He hurt his hip diving for cover when his unit came under fire.

The former microwave and multi-channel radio technician used his GI Bill benefits to get an associate degree at Coastal Carolina Community College.

Spangler visited Anne Shaw, director of the Small Business Center there, to discuss his idea to open a dog-related business. Shaw and others encouraged him to build a plan and save money.

“I learned there were more things I needed to learn,” he said.

Spangler left PetSmart after three years to work for the government and later for government contractors. He continued to work on his business plan as he sought a master’s degree in organizational leadership from an online program.

In June 2010, Spangler was spending 90 days in Iraq and 30 days at home doing surveillance electronic work on aircraft for a government contractor.

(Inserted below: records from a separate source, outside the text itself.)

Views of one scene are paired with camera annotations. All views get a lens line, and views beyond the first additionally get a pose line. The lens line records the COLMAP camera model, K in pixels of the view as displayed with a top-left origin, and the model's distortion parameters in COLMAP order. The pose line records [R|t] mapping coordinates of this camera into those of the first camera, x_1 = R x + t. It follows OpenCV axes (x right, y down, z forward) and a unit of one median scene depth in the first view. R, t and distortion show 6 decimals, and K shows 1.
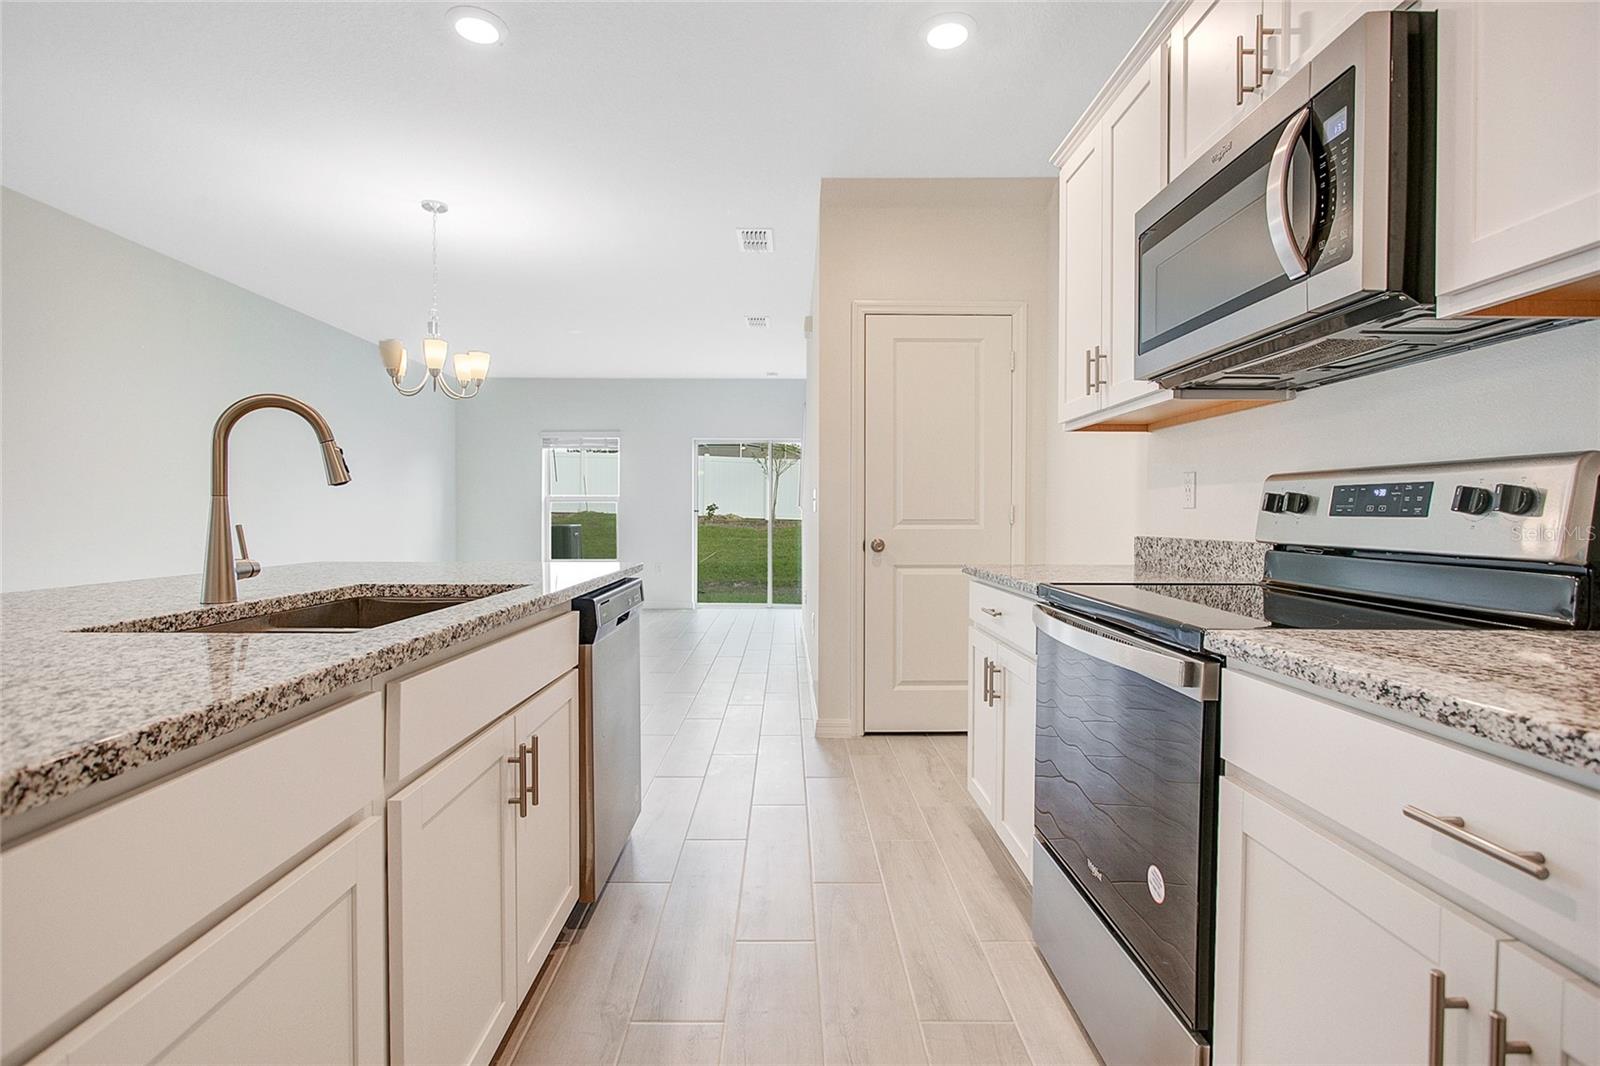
lens RADIAL K [[772.0, 0, 795.9], [0, 772.0, 528.2], [0, 0, 1]] dist [-0.004608, -0.000499]
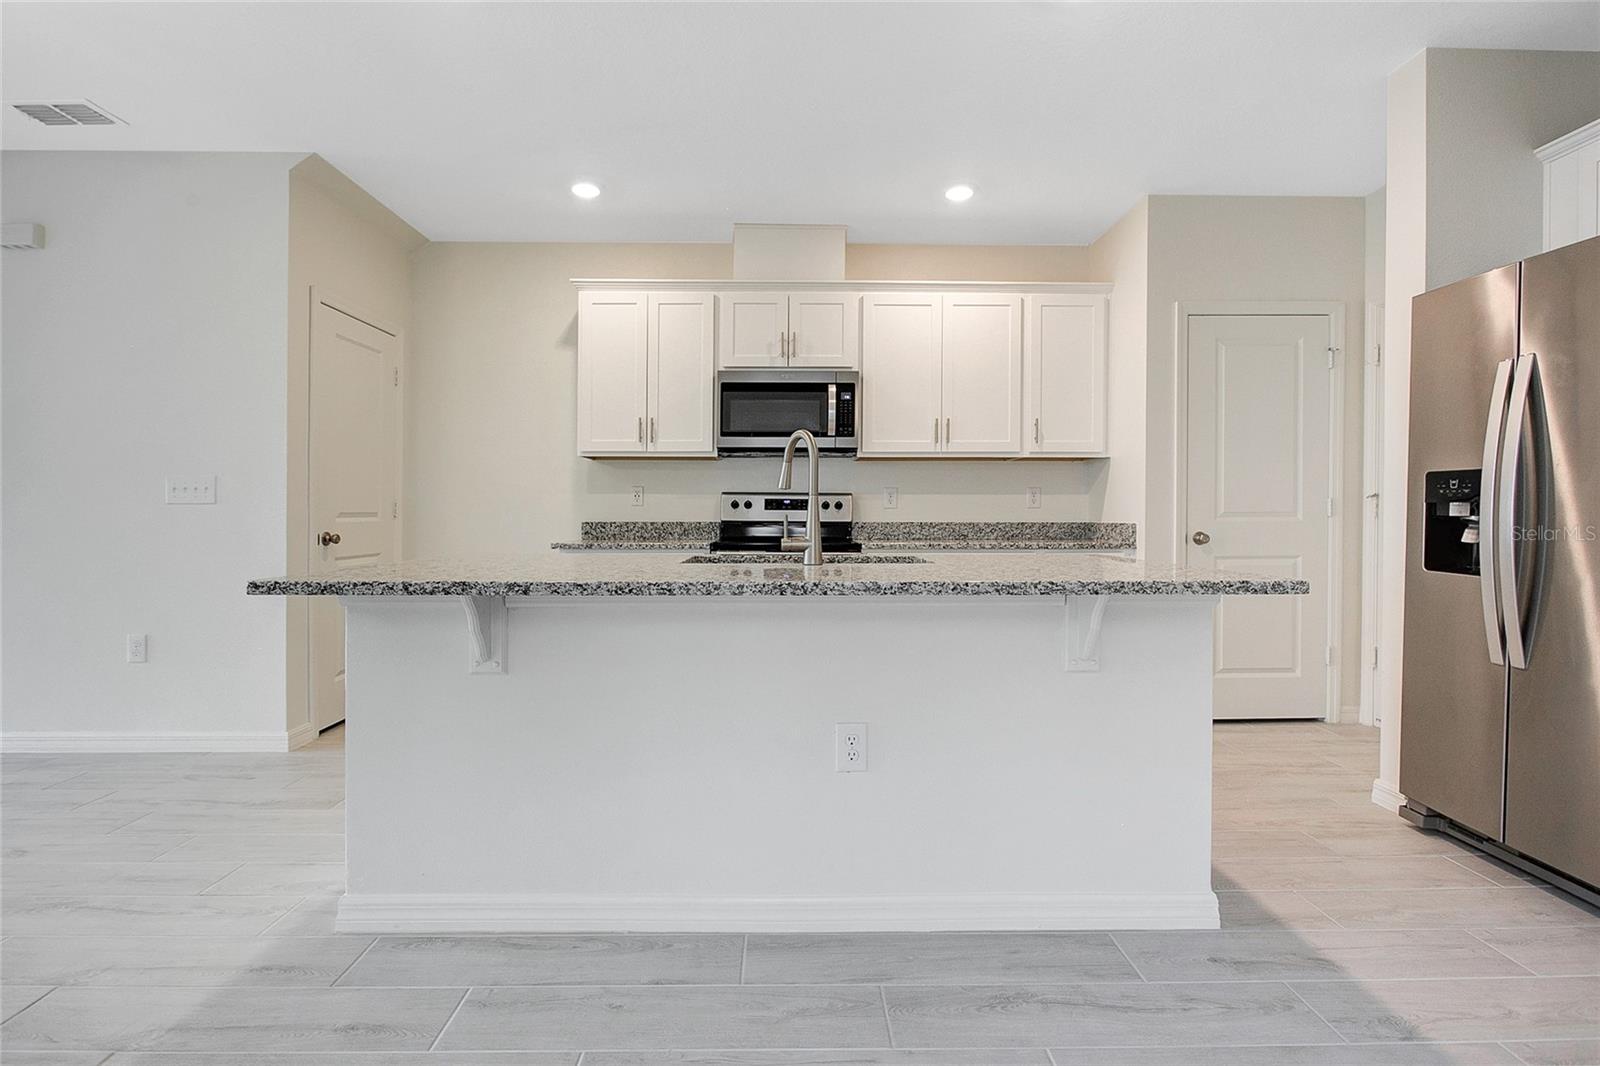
lens RADIAL K [[772.0, 0, 795.9], [0, 772.0, 528.2], [0, 0, 1]] dist [-0.004608, -0.000499]
pose [[-0.005744, -0.020297, 0.999777, -2.146319], [0.014432, 0.999688, 0.020378, -0.005899], [-0.999879, 0.014546, -0.005449, 0.980773]]
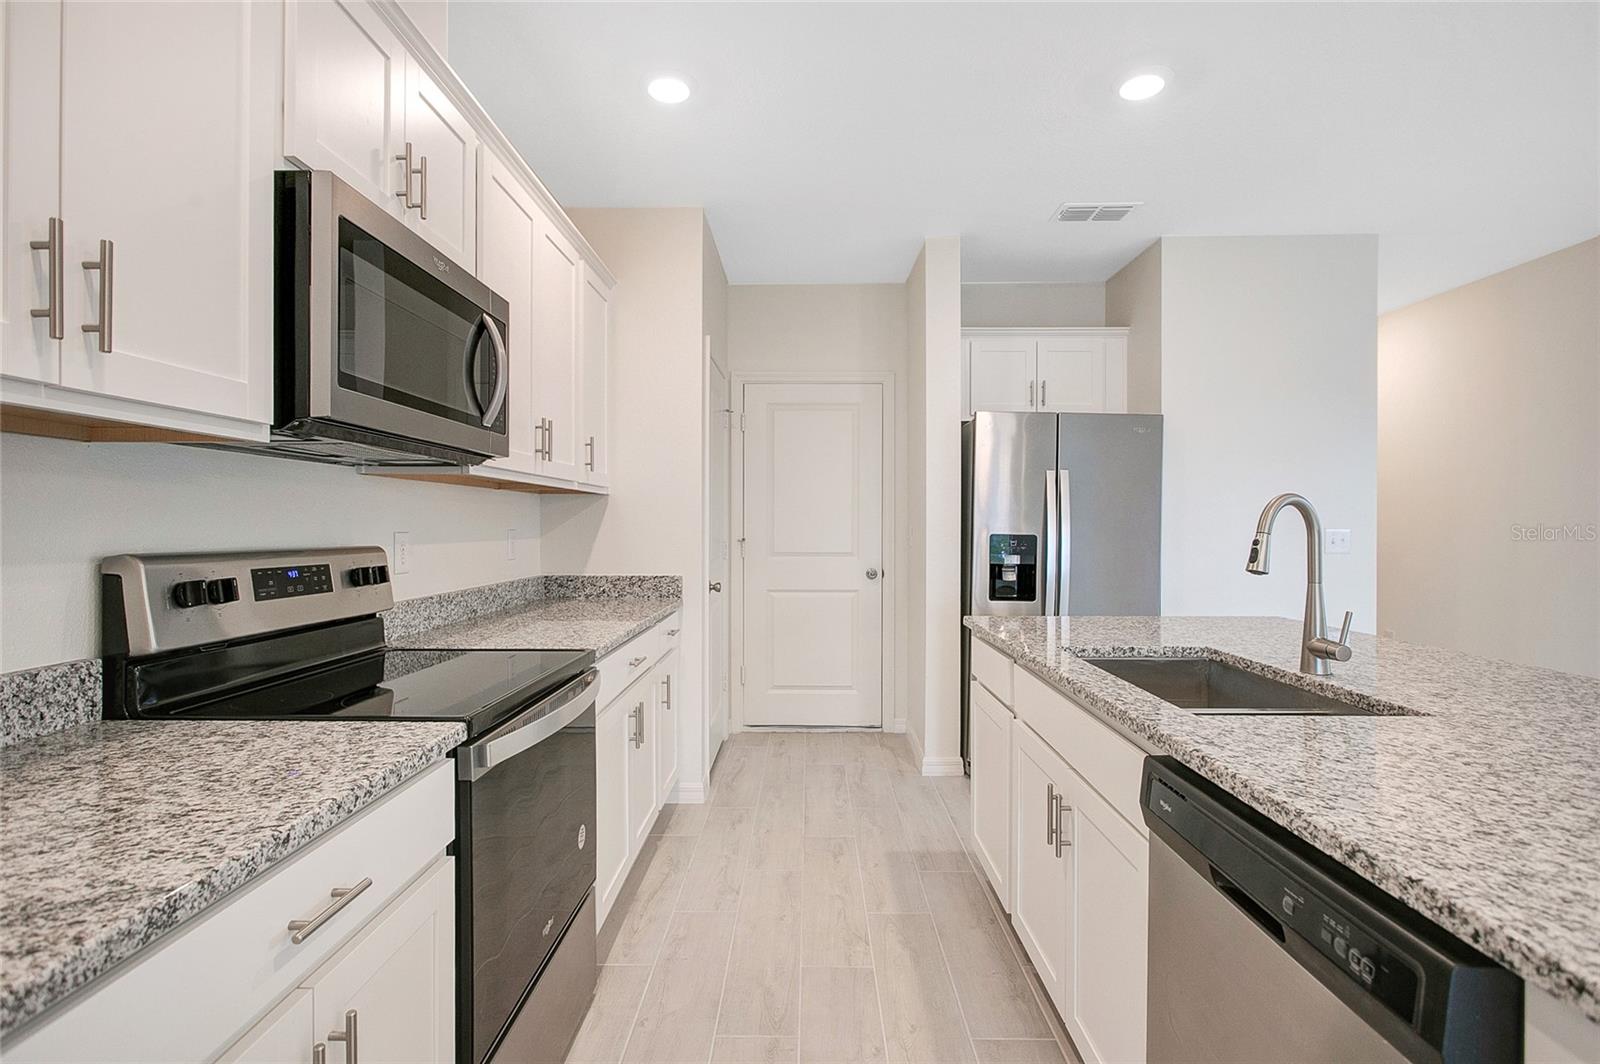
lens RADIAL K [[772.0, 0, 795.9], [0, 772.0, 527.2], [0, 0, 1]] dist [-0.004608, -0.000499]
pose [[-0.999621, -0.004662, 0.027143, 0.012329], [-0.004136, 0.999803, 0.019429, -0.136813], [-0.027228, 0.019310, -0.999443, 2.063535]]
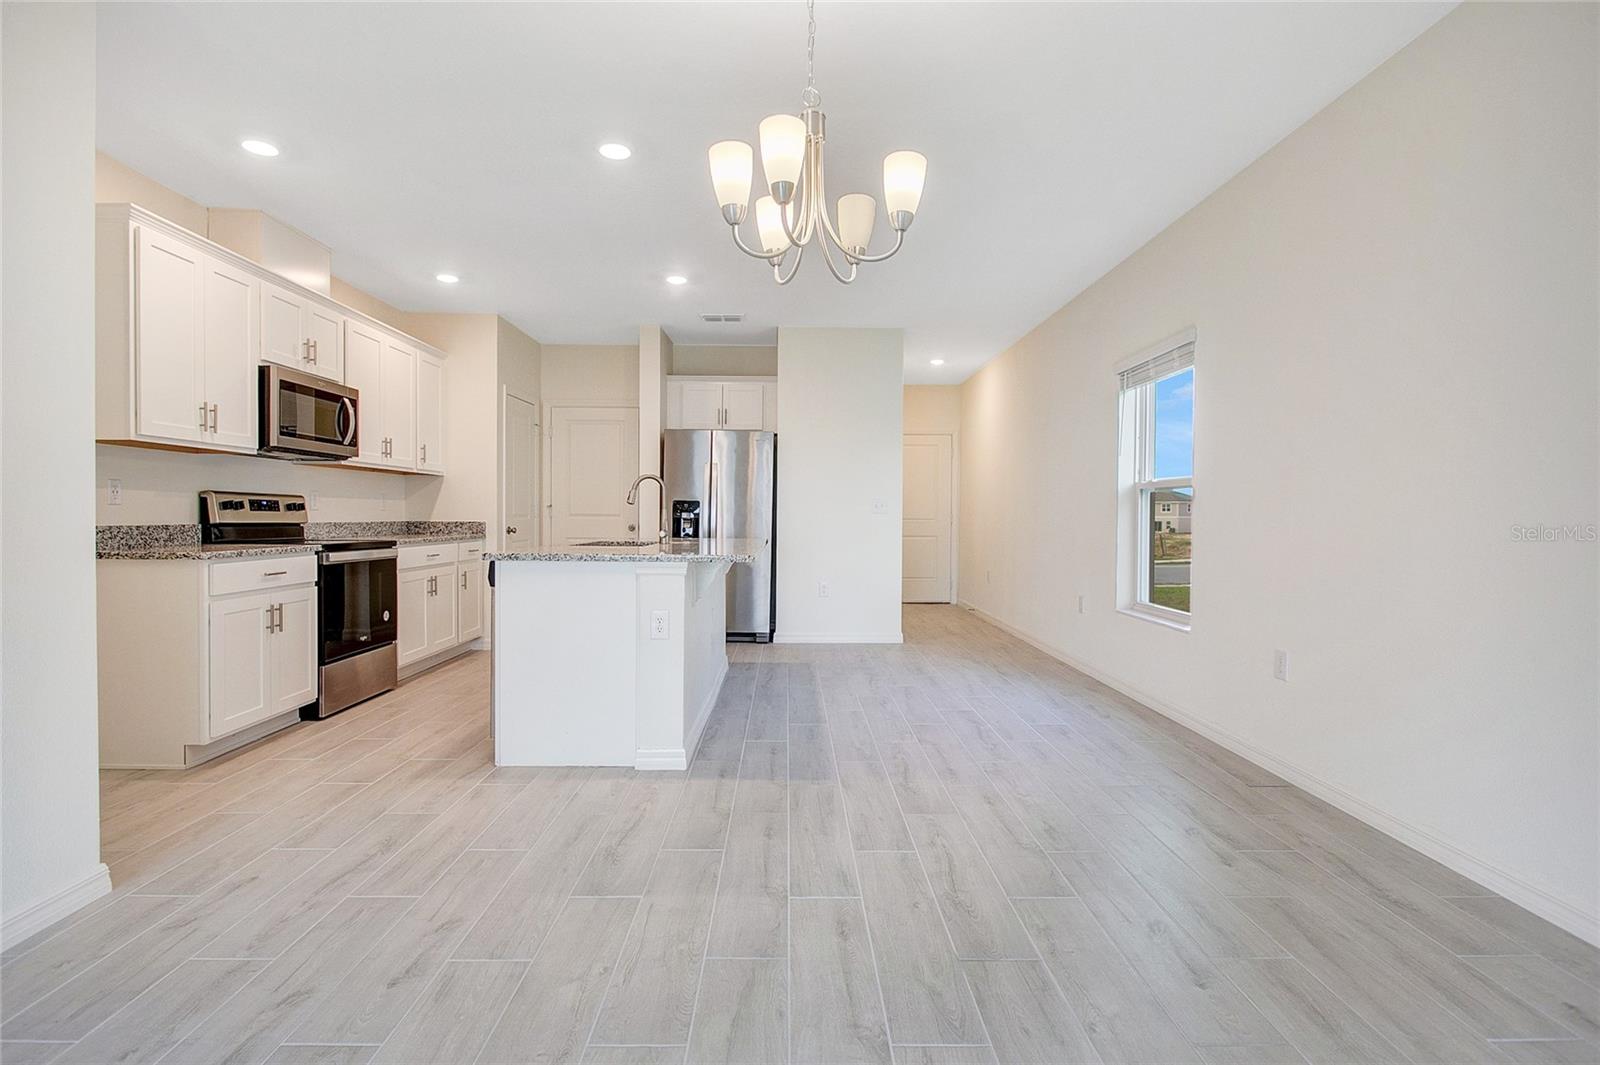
lens RADIAL K [[780.5, 0, 800.0], [0, 780.5, 532.5], [0, 0, 1]] dist [-0.005671, 0.000043]
pose [[-0.999912, -0.011762, -0.006092, -1.192066], [-0.011993, 0.999158, 0.039243, -0.072708], [0.005625, 0.039312, -0.999211, 3.856255]]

He had saved about $80,000, and the routine was wearing on him.

“So, I turned around and made a decision,” he said. “I was going to quit my job, come back to the states and start a company.”

Spangler found a building in New Bern and executed a marketing plan, which included standing outside on the road in an orange dog suit and turning his Ford Transit Connect into a Doggy Mobile.

The key: Keep learning

Since then, the boarding and day care facility has added grooming, a retail area and a training center. The business serves up to 200 dogs and their owners – a week, Spangler said.

In late 2011, he founded Dreamer’s Foundation, a nonprofit agency that raises awareness and money for local animal organizations and efforts.

Spangler stays in close touch with the Small Business Center and attends almost “every small business thing there is.”

“It is for the interaction with other business owners, new people that are looking to start a business,” Spangler said. “Because ideas come from anywhere, and growing and never stop learning is the most important part of being an entrepreneur.”